**What you will do**
Leaving the images aside, transcribe all the data below exactly.

Saved data entries:
___
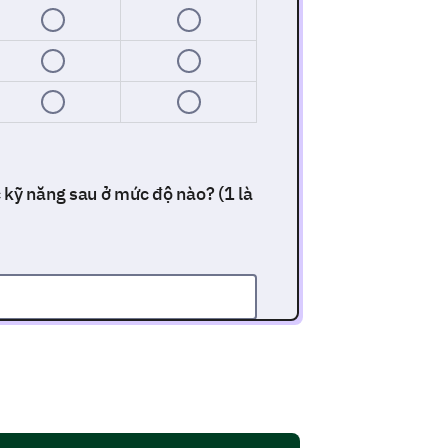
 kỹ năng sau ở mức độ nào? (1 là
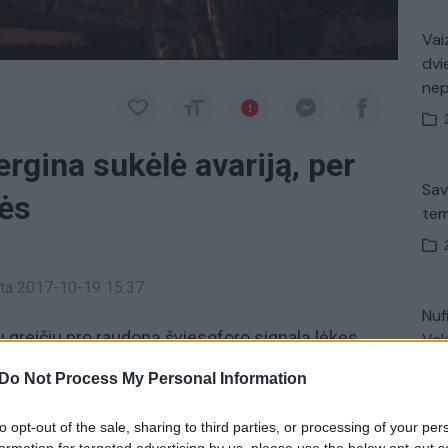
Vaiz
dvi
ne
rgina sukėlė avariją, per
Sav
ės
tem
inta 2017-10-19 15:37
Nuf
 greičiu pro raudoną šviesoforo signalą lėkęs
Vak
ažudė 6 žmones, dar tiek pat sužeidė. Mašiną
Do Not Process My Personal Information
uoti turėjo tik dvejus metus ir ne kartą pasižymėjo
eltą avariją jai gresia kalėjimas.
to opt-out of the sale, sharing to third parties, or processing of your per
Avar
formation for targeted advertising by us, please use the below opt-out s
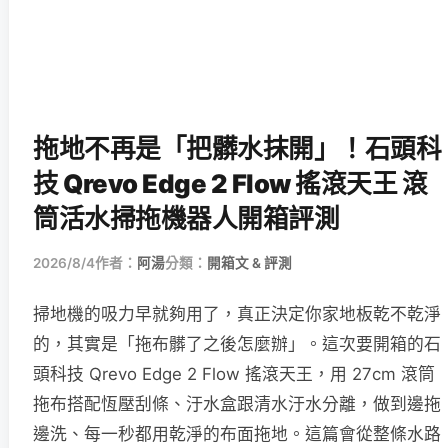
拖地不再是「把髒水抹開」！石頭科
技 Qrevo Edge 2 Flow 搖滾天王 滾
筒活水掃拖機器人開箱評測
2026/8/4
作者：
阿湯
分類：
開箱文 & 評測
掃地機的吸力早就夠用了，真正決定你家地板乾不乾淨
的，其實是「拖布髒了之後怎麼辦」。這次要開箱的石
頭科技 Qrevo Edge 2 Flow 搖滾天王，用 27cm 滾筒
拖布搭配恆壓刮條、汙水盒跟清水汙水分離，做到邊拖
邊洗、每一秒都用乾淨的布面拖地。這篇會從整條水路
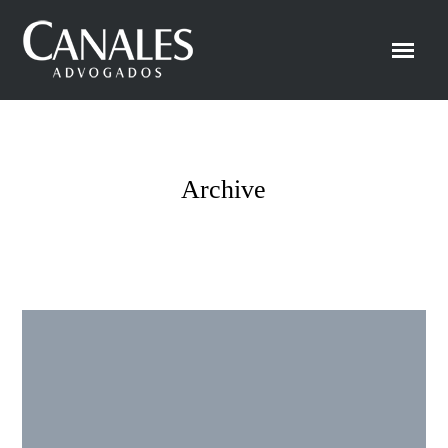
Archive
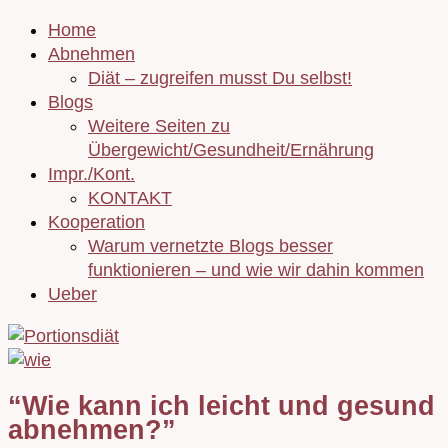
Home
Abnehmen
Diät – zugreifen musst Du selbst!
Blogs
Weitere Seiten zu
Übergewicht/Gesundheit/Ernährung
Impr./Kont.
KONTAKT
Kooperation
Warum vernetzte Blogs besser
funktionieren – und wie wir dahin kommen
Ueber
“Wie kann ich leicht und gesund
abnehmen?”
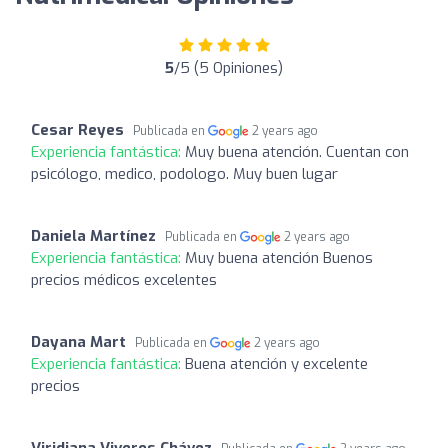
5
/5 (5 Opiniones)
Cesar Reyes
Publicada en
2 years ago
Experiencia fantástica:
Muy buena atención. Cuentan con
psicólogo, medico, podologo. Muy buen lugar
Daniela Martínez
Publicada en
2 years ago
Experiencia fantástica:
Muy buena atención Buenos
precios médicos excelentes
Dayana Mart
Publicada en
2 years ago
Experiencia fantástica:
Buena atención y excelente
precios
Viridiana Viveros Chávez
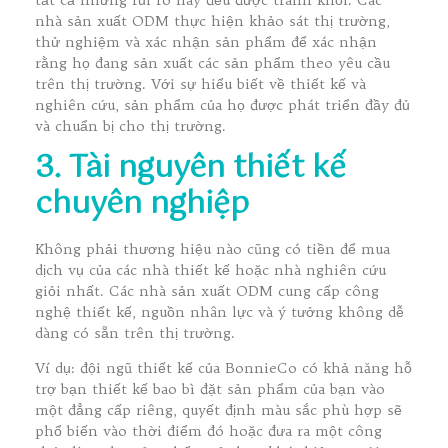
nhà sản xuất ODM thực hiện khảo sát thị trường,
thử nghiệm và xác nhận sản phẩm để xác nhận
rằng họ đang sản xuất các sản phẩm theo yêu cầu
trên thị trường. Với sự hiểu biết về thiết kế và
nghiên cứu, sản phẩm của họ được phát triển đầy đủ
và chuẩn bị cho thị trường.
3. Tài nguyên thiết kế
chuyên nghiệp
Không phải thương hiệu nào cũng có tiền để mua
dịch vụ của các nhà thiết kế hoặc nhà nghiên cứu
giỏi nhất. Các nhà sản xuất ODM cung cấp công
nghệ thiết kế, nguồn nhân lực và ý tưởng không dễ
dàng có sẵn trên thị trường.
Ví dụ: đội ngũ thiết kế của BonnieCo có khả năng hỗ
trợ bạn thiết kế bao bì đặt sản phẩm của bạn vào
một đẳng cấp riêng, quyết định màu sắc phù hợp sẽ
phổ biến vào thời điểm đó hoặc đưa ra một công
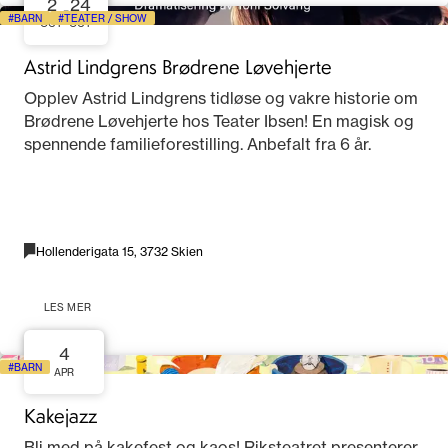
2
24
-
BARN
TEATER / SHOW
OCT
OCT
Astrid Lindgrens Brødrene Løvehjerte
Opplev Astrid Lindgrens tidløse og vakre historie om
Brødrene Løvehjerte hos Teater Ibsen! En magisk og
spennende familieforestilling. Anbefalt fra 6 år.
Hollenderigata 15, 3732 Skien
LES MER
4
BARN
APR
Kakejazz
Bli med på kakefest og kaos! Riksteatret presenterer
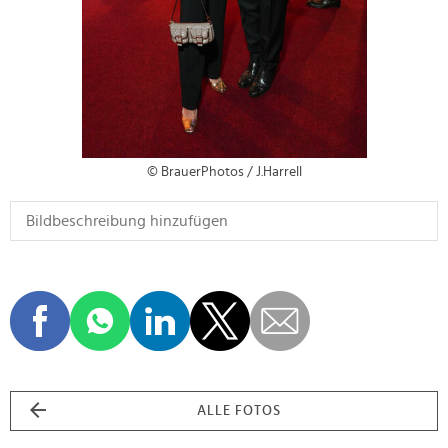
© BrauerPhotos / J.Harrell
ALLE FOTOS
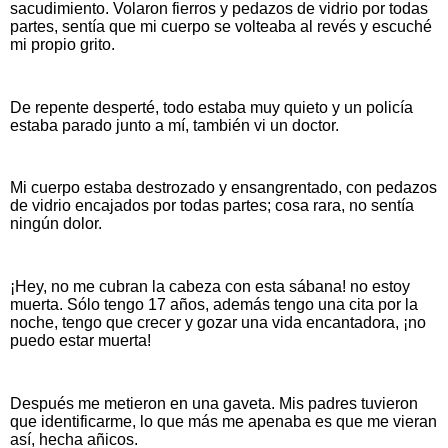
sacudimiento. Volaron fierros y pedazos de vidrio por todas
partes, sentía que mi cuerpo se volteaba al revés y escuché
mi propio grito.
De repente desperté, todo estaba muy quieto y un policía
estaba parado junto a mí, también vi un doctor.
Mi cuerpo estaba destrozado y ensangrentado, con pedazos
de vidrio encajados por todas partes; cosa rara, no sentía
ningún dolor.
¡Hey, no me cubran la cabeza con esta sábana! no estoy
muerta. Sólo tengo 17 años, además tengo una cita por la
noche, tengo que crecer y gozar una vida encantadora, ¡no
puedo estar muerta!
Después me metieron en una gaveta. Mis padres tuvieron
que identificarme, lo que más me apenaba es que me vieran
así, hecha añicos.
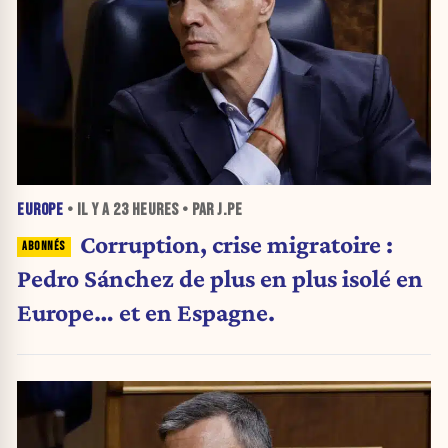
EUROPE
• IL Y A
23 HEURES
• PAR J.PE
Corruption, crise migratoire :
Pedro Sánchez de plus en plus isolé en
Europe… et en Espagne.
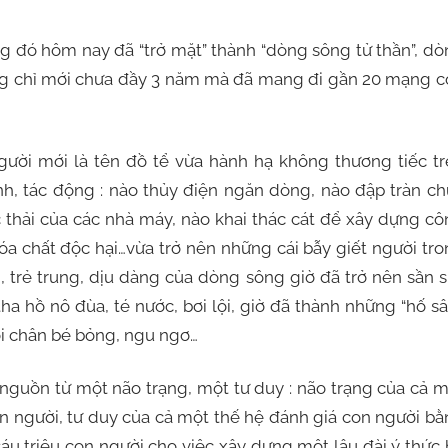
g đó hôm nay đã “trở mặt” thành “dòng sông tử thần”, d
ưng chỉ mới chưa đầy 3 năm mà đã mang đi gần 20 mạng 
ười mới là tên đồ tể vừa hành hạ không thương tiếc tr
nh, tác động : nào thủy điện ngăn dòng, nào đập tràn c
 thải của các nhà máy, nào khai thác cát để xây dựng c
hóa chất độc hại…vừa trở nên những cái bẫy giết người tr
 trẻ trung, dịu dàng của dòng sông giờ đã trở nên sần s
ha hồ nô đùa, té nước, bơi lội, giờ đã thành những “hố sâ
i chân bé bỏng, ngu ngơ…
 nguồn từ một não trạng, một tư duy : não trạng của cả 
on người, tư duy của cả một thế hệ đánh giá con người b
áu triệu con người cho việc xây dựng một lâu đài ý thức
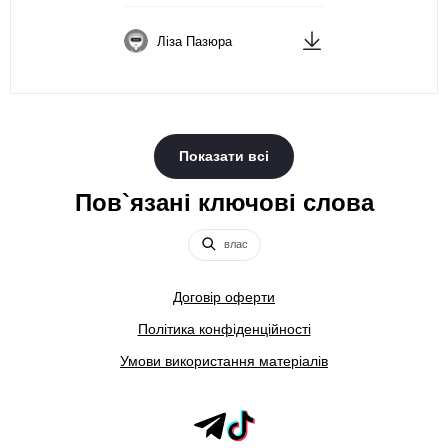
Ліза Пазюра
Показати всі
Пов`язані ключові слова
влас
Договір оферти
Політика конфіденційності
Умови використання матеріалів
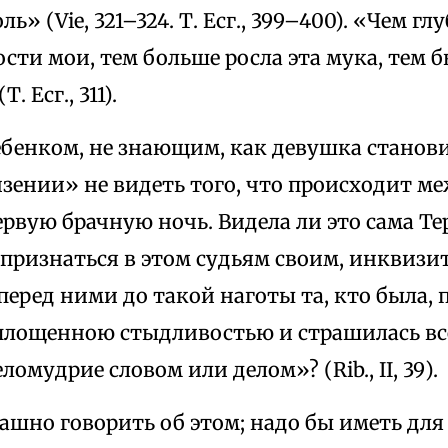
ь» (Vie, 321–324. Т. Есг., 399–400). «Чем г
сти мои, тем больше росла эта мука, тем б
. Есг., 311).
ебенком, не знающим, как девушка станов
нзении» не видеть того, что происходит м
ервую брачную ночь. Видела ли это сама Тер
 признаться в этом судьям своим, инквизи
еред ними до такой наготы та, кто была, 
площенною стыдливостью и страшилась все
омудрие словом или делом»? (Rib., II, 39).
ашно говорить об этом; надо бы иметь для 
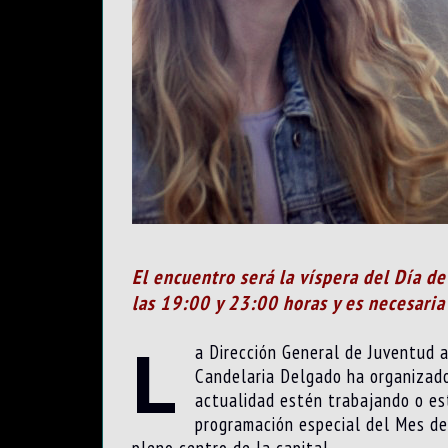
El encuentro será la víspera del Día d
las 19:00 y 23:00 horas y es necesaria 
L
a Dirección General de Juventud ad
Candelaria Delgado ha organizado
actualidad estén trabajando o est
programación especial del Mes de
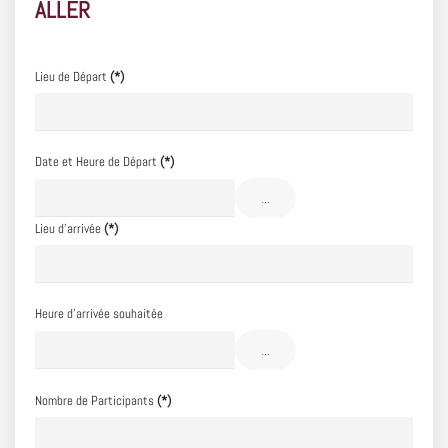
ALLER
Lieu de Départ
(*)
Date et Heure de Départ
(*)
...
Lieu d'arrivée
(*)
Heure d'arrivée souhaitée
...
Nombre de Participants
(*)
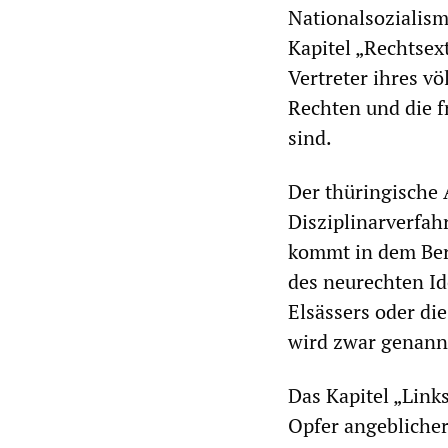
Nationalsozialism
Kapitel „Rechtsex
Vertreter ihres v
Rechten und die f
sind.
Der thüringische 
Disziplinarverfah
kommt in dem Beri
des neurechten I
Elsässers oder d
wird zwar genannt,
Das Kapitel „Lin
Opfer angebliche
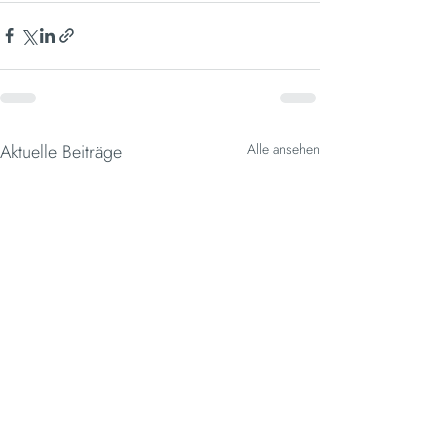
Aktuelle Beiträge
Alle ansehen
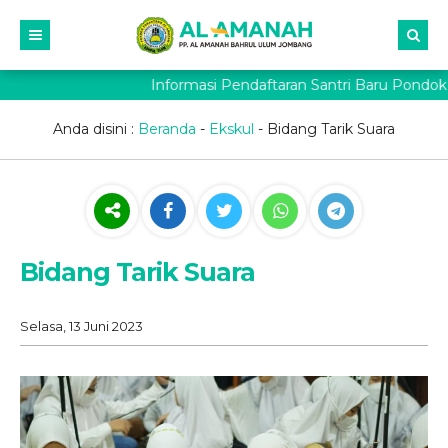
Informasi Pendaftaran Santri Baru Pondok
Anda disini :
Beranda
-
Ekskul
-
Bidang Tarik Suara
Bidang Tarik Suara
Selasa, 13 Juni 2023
___
**Solution for this task**
 kỹ năng sau ở mức độ nào? (1 là
Vaiz
dvi
ne
rgina sukėlė avariją, per
Sav
ės
tem
inta 2017-10-19 15:37
Nuf
 greičiu pro raudoną šviesoforo signalą lėkęs
Vak
ažudė 6 žmones, dar tiek pat sužeidė. Mašiną
Do Not Process My Personal Information
uoti turėjo tik dvejus metus ir ne kartą pasižymėjo
eltą avariją jai gresia kalėjimas.
to opt-out of the sale, sharing to third parties, or processing of your per
Avar
formation for targeted advertising by us, please use the below opt-out s
拖地不再是「把髒水抹開」！石頭科
技 Qrevo Edge 2 Flow 搖滾天王 滾
筒活水掃拖機器人開箱評測
2026/8/4
作者：
阿湯
分類：
開箱文 & 評測
掃地機的吸力早就夠用了，真正決定你家地板乾不乾淨
的，其實是「拖布髒了之後怎麼辦」。這次要開箱的石
頭科技 Qrevo Edge 2 Flow 搖滾天王，用 27cm 滾筒
拖布搭配恆壓刮條、汙水盒跟清水汙水分離，做到邊拖
邊洗、每一秒都用乾淨的布面拖地。這篇會從整條水路
Archive
Home
Abnehmen
Diät – zugreifen musst Du selbst!
Blogs
Weitere Seiten zu
Übergewicht/Gesundheit/Ernährung
Impr./Kont.
KONTAKT
Kooperation
Warum vernetzte Blogs besser
funktionieren – und wie wir dahin kommen
Ueber
“Wie kann ich leicht und gesund
abnehmen?”
5
/5 (5 Opiniones)
Cesar Reyes
Publicada en
2 years ago
Experiencia fantástica:
Muy buena atención. Cuentan con
psicólogo, medico, podologo. Muy buen lugar
Daniela Martínez
Publicada en
2 years ago
Experiencia fantástica:
Muy buena atención Buenos
precios médicos excelentes
Dayana Mart
Publicada en
2 years ago
Experiencia fantástica:
Buena atención y excelente
precios
Viridiana Viveros Chávez
nhà sản xuất ODM thực hiện khảo sát thị trường,
thử nghiệm và xác nhận sản phẩm để xác nhận
rằng họ đang sản xuất các sản phẩm theo yêu cầu
trên thị trường. Với sự hiểu biết về thiết kế và
nghiên cứu, sản phẩm của họ được phát triển đầy đủ
và chuẩn bị cho thị trường.
3. Tài nguyên thiết kế
chuyên nghiệp
Không phải thương hiệu nào cũng có tiền để mua
dịch vụ của các nhà thiết kế hoặc nhà nghiên cứu
giỏi nhất. Các nhà sản xuất ODM cung cấp công
nghệ thiết kế, nguồn nhân lực và ý tưởng không dễ
dàng có sẵn trên thị trường.
Ví dụ: đội ngũ thiết kế của BonnieCo có khả năng hỗ
trợ bạn thiết kế bao bì đặt sản phẩm của bạn vào
một đẳng cấp riêng, quyết định màu sắc phù hợp sẽ
phổ biến vào thời điểm đó hoặc đưa ra một công
2
24
-
BARN
TEATER / SHOW
OCT
OCT
Astrid Lindgrens Brødrene Løvehjerte
Opplev Astrid Lindgrens tidløse og vakre historie om
Brødrene Løvehjerte hos Teater Ibsen! En magisk og
spennende familieforestilling. Anbefalt fra 6 år.
Hollenderigata 15, 3732 Skien
LES MER
4
BARN
APR
Kakejazz
Bli med på kakefest og kaos! Riksteatret presenterer
© BrauerPhotos / J.Harrell
ALLE FOTOS
sacudimiento. Volaron fierros y pedazos de vidrio por todas
partes, sentía que mi cuerpo se volteaba al revés y escuché
mi propio grito.
De repente desperté, todo estaba muy quieto y un policía
estaba parado junto a mí, también vi un doctor.
Mi cuerpo estaba destrozado y ensangrentado, con pedazos
de vidrio encajados por todas partes; cosa rara, no sentía
ningún dolor.
¡Hey, no me cubran la cabeza con esta sábana! no estoy
muerta. Sólo tengo 17 años, además tengo una cita por la
noche, tengo que crecer y gozar una vida encantadora, ¡no
puedo estar muerta!
Después me metieron en una gaveta. Mis padres tuvieron
que identificarme, lo que más me apenaba es que me vieran
así, hecha añicos.
EUROPE
• IL Y A
23 HEURES
• PAR J.PE
Corruption, crise migratoire :
Pedro Sánchez de plus en plus isolé en
Europe… et en Espagne.
g đó hôm nay đã “trở mặt” thành “dòng sông tử thần”, d
ưng chỉ mới chưa đầy 3 năm mà đã mang đi gần 20 mạng 
ười mới là tên đồ tể vừa hành hạ không thương tiếc tr
nh, tác động : nào thủy điện ngăn dòng, nào đập tràn c
 thải của các nhà máy, nào khai thác cát để xây dựng c
hóa chất độc hại…vừa trở nên những cái bẫy giết người tr
 trẻ trung, dịu dàng của dòng sông giờ đã trở nên sần s
ha hồ nô đùa, té nước, bơi lội, giờ đã thành những “hố sâ
i chân bé bỏng, ngu ngơ…
 nguồn từ một não trạng, một tư duy : não trạng của cả 
on người, tư duy của cả một thế hệ đánh giá con người b
áu triệu con người cho việc xây dựng một lâu đài ý thức
Ліза Пазюра
Показати всі
Пов`язані ключові слова
влас
Договір оферти
Політика конфіденційності
Умови використання матеріалів
ь» (Vie, 321–324. Т. Есг., 399–400). «Чем г
сти мои, тем больше росла эта мука, тем б
. Есг., 311).
ебенком, не знающим, как девушка станов
нзении» не видеть того, что происходит м
ервую брачную ночь. Видела ли это сама Тер
 признаться в этом судьям своим, инквизи
еред ними до такой наготы та, кто была, 
площенною стыдливостью и страшилась все
омудрие словом или делом»? (Rib., II, 39).
ашно говорить об этом; надо бы иметь для 
El encuentro será la víspera del Día d
las 19:00 y 23:00 horas y es necesaria 
L
a Dirección General de Juventud ad
Candelaria Delgado ha organizado
actualidad estén trabajando o est
programación especial del Mes de
ALLER
Lieu de Départ
(*)
Date et Heure de Départ
(*)
...
Lieu d'arrivée
(*)
Heure d'arrivée souhaitée
...
Nombre de Participants
(*)
Nationalsozialism
Kapitel „Rechtsex
Vertreter ihres v
Rechten und die f
sind.
Der thüringische 
Disziplinarverfah
kommt in dem Beri
des neurechten I
Elsässers oder d
wird zwar genannt,
Das Kapitel „Lin
Opfer angebliche
Aktuelle Beiträge
Alle ansehen
Informasi Pendaftaran Santri Baru Pondok
Anda disini :
Beranda
-
Ekskul
-
Bidang Tarik Suara
Bidang Tarik Suara
Selasa, 13 Juni 2023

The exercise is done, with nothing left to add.